- _Goal_
Present the following lines as a Markdown table with the columns "No." and "Line", giving each line its own row with a row number and omitting any blank lines. Include only the lines beginning with the line that contains "family: Pittosporaceae" and continuing through the line that contains "genus: Plantago", both included.
○ ○ ○ ○
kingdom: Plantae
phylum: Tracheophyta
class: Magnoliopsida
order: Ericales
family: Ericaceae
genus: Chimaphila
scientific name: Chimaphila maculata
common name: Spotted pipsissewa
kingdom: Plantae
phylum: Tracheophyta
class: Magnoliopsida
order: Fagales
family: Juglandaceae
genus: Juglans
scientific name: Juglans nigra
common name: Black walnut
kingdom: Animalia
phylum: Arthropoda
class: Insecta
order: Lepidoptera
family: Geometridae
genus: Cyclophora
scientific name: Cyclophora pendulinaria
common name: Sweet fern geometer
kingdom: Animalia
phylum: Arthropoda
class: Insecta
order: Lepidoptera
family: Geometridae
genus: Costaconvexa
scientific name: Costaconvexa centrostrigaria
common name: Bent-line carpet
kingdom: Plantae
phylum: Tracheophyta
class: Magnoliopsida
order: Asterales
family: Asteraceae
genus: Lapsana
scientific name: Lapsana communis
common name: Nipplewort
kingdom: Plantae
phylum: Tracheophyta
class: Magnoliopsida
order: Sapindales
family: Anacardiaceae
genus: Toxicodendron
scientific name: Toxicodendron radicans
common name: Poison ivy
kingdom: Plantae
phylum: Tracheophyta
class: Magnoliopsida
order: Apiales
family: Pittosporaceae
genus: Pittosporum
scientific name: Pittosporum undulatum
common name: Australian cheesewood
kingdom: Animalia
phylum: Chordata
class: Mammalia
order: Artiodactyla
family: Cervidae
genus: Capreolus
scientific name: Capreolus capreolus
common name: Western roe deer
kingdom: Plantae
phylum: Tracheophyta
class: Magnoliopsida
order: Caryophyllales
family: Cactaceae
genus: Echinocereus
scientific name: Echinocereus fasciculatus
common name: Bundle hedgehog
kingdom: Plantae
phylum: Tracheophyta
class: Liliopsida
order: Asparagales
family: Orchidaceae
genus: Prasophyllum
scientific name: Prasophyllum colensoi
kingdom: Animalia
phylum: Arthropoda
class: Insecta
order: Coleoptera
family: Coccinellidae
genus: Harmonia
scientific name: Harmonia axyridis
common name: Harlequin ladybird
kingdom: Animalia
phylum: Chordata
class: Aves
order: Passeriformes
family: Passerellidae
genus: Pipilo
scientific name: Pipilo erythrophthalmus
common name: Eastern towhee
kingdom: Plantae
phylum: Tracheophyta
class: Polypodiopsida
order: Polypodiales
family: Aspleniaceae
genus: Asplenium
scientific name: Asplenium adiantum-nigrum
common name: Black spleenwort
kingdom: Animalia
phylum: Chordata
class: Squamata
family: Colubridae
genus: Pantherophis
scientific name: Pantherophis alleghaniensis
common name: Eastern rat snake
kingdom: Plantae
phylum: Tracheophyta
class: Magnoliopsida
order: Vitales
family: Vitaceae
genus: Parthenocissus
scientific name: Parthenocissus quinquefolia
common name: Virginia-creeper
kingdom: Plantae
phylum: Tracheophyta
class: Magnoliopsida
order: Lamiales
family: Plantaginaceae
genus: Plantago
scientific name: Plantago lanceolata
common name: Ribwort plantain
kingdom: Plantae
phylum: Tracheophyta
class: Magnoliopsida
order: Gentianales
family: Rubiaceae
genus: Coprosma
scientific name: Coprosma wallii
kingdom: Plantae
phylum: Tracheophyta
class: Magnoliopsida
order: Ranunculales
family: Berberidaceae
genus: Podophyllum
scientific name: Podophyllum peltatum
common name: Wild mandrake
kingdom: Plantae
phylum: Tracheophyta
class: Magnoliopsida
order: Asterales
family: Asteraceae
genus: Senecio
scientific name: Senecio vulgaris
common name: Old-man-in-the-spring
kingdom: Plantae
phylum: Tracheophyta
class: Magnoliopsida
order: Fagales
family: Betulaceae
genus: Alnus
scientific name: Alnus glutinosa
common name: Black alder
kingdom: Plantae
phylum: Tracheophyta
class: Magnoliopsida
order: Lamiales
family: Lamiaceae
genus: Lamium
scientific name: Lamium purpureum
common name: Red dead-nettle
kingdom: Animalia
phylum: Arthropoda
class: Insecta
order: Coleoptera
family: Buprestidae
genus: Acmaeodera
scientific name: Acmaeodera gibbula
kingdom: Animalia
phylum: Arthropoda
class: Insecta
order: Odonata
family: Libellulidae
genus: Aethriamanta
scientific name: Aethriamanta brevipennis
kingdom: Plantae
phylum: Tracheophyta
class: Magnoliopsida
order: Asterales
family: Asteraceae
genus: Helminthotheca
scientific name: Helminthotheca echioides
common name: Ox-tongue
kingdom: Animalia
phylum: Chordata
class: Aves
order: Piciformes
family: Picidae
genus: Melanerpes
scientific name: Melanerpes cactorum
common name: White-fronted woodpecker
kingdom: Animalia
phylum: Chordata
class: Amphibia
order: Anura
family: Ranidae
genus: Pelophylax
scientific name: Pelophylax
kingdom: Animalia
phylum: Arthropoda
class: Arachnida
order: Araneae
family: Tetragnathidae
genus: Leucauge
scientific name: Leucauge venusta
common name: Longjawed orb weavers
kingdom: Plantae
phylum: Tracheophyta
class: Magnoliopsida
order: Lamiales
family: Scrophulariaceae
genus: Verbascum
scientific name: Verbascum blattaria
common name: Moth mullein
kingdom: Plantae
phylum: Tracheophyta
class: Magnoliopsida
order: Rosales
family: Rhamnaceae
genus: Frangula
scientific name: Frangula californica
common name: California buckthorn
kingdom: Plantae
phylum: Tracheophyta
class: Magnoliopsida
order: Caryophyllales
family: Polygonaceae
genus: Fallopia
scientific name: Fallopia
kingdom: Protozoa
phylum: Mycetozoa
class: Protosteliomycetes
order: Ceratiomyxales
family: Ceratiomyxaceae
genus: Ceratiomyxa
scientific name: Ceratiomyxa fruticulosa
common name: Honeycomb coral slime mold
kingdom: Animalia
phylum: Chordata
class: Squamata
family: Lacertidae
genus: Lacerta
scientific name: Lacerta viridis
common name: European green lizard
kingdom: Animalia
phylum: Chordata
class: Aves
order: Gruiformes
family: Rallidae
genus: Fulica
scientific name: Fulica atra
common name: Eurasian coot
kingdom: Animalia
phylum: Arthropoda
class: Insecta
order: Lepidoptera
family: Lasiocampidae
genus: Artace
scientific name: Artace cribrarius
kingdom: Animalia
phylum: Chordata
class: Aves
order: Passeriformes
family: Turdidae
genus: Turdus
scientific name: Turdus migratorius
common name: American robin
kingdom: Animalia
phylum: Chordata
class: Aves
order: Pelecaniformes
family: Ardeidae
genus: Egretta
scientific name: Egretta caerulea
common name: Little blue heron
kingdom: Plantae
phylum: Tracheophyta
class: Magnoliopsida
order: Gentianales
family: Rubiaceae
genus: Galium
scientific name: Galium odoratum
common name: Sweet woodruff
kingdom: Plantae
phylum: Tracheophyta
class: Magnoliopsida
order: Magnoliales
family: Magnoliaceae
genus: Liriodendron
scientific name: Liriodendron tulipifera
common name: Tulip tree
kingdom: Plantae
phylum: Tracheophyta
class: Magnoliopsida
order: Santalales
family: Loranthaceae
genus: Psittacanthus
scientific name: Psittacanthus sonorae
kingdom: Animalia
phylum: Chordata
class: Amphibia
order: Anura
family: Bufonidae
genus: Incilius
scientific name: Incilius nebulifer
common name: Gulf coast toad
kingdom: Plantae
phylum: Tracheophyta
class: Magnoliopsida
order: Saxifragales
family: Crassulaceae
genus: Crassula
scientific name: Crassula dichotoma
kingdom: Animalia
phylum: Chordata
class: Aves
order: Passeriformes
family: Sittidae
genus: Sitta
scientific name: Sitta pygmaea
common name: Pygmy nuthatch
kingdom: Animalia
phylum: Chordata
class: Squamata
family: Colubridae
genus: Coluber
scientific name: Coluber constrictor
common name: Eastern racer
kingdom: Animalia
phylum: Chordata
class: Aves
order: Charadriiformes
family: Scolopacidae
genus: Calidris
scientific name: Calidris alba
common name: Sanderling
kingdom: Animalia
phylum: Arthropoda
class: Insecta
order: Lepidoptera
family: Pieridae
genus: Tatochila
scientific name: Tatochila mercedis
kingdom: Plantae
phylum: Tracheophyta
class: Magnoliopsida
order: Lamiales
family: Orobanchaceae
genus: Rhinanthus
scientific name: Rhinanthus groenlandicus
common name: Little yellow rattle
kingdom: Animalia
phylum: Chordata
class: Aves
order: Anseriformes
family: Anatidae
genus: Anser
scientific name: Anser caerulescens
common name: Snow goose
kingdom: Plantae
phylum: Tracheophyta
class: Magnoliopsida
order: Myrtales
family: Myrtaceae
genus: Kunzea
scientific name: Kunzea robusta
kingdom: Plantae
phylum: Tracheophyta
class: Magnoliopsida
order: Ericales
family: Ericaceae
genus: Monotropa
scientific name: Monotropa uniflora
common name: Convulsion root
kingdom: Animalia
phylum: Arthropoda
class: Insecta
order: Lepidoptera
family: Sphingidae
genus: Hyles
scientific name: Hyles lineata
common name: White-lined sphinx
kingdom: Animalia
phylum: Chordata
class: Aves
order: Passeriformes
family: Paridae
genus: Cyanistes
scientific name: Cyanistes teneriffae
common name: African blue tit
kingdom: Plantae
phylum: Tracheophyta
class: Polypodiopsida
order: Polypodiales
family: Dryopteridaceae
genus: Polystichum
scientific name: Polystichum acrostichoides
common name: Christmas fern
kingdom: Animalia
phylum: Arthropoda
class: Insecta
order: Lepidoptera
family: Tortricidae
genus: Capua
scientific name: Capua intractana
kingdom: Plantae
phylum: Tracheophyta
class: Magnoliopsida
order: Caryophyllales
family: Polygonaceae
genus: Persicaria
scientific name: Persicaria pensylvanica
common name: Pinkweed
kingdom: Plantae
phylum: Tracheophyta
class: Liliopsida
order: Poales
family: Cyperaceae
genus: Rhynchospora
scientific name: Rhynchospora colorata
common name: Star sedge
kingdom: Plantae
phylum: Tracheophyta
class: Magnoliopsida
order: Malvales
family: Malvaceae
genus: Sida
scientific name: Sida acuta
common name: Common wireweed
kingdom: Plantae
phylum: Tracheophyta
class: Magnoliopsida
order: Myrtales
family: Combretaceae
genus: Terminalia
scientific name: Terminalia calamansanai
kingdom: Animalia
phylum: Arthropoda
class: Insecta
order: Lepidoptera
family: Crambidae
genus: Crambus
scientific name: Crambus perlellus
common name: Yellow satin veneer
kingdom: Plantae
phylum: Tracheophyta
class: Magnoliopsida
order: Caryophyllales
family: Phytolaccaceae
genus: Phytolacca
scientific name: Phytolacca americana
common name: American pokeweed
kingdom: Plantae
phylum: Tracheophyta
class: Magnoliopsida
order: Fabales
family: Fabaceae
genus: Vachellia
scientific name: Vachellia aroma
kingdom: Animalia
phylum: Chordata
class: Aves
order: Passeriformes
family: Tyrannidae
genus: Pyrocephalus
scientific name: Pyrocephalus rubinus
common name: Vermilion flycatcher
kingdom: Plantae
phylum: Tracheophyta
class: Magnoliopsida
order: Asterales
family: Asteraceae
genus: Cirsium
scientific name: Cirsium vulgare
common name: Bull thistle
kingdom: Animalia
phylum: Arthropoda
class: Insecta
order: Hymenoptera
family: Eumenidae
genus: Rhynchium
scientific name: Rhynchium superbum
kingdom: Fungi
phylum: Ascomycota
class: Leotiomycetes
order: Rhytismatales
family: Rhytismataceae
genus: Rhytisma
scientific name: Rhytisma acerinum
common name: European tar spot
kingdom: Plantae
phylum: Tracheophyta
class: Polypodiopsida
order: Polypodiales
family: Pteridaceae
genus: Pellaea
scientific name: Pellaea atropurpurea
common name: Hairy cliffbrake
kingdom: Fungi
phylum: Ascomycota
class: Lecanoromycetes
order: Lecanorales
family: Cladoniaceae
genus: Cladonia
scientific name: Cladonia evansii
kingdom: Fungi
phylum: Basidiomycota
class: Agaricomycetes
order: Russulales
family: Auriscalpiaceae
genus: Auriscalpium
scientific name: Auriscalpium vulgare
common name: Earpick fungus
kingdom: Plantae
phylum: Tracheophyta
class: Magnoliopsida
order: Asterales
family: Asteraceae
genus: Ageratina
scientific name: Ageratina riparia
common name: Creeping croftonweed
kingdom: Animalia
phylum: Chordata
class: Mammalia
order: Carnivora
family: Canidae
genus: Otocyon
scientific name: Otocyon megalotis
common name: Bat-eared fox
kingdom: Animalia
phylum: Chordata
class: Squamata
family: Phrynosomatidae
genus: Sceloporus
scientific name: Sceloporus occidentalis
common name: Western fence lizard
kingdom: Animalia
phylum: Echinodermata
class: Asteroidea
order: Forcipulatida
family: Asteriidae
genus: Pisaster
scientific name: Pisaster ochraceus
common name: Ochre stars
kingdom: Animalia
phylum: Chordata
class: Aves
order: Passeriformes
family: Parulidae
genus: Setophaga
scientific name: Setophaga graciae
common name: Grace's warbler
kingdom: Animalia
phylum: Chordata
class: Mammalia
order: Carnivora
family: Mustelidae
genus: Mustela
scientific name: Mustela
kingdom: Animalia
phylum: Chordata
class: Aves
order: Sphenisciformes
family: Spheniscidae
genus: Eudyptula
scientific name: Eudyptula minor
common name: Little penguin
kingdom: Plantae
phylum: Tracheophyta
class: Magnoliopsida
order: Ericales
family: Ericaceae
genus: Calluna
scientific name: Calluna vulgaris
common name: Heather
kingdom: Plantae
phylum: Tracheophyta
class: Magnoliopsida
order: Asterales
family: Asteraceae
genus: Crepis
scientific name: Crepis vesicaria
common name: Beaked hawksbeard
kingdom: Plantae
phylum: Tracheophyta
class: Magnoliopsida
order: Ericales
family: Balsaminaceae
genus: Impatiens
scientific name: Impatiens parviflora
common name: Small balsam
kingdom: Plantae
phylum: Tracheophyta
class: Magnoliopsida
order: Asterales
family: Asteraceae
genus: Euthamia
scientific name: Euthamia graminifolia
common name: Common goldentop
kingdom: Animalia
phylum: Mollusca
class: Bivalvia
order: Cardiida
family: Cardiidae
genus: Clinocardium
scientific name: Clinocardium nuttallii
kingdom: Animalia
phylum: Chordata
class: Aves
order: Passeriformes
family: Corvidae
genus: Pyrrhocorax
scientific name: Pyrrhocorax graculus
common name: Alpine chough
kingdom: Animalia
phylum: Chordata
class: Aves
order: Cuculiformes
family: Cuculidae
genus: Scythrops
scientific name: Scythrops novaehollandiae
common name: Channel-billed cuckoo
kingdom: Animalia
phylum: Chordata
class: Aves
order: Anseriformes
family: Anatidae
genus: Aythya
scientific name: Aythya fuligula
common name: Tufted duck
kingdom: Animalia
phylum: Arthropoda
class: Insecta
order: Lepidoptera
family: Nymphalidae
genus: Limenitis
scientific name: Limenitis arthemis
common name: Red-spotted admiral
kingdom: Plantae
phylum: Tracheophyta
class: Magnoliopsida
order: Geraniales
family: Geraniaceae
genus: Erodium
○ ○ ○ ○
- _Exercise result_
| No. | Line |
|---|---|
| 1 | family: Pittosporaceae |
| 2 | genus: Pittosporum |
| 3 | scientific name: Pittosporum undulatum |
| 4 | common name: Australian cheesewood |
| 5 | kingdom: Animalia |
| 6 | phylum: Chordata |
| 7 | class: Mammalia |
| 8 | order: Artiodactyla |
| 9 | family: Cervidae |
| 10 | genus: Capreolus |
| 11 | scientific name: Capreolus capreolus |
| 12 | common name: Western roe deer |
| 13 | kingdom: Plantae |
| 14 | phylum: Tracheophyta |
| 15 | class: Magnoliopsida |
| 16 | order: Caryophyllales |
| 17 | family: Cactaceae |
| 18 | genus: Echinocereus |
| 19 | scientific name: Echinocereus fasciculatus |
| 20 | common name: Bundle hedgehog |
| 21 | kingdom: Plantae |
| 22 | phylum: Tracheophyta |
| 23 | class: Liliopsida |
| 24 | order: Asparagales |
| 25 | family: Orchidaceae |
| 26 | genus: Prasophyllum |
| 27 | scientific name: Prasophyllum colensoi |
| 28 | kingdom: Animalia |
| 29 | phylum: Arthropoda |
| 30 | class: Insecta |
| 31 | order: Coleoptera |
| 32 | family: Coccinellidae |
| 33 | genus: Harmonia |
| 34 | scientific name: Harmonia axyridis |
| 35 | common name: Harlequin ladybird |
| 36 | kingdom: Animalia |
| 37 | phylum: Chordata |
| 38 | class: Aves |
| 39 | order: Passeriformes |
| 40 | family: Passerellidae |
| 41 | genus: Pipilo |
| 42 | scientific name: Pipilo erythrophthalmus |
| 43 | common name: Eastern towhee |
| 44 | kingdom: Plantae |
| 45 | phylum: Tracheophyta |
| 46 | class: Polypodiopsida |
| 47 | order: Polypodiales |
| 48 | family: Aspleniaceae |
| 49 | genus: Asplenium |
| 50 | scientific name: Asplenium adiantum-nigrum |
| 51 | common name: Black spleenwort |
| 52 | kingdom: Animalia |
| 53 | phylum: Chordata |
| 54 | class: Squamata |
| 55 | family: Colubridae |
| 56 | genus: Pantherophis |
| 57 | scientific name: Pantherophis alleghaniensis |
| 58 | common name: Eastern rat snake |
| 59 | kingdom: Plantae |
| 60 | phylum: Tracheophyta |
| 61 | class: Magnoliopsida |
| 62 | order: Vitales |
| 63 | family: Vitaceae |
| 64 | genus: Parthenocissus |
| 65 | scientific name: Parthenocissus quinquefolia |
| 66 | common name: Virginia-creeper |
| 67 | kingdom: Plantae |
| 68 | phylum: Tracheophyta |
| 69 | class: Magnoliopsida |
| 70 | order: Lamiales |
| 71 | family: Plantaginaceae |
| 72 | genus: Plantago |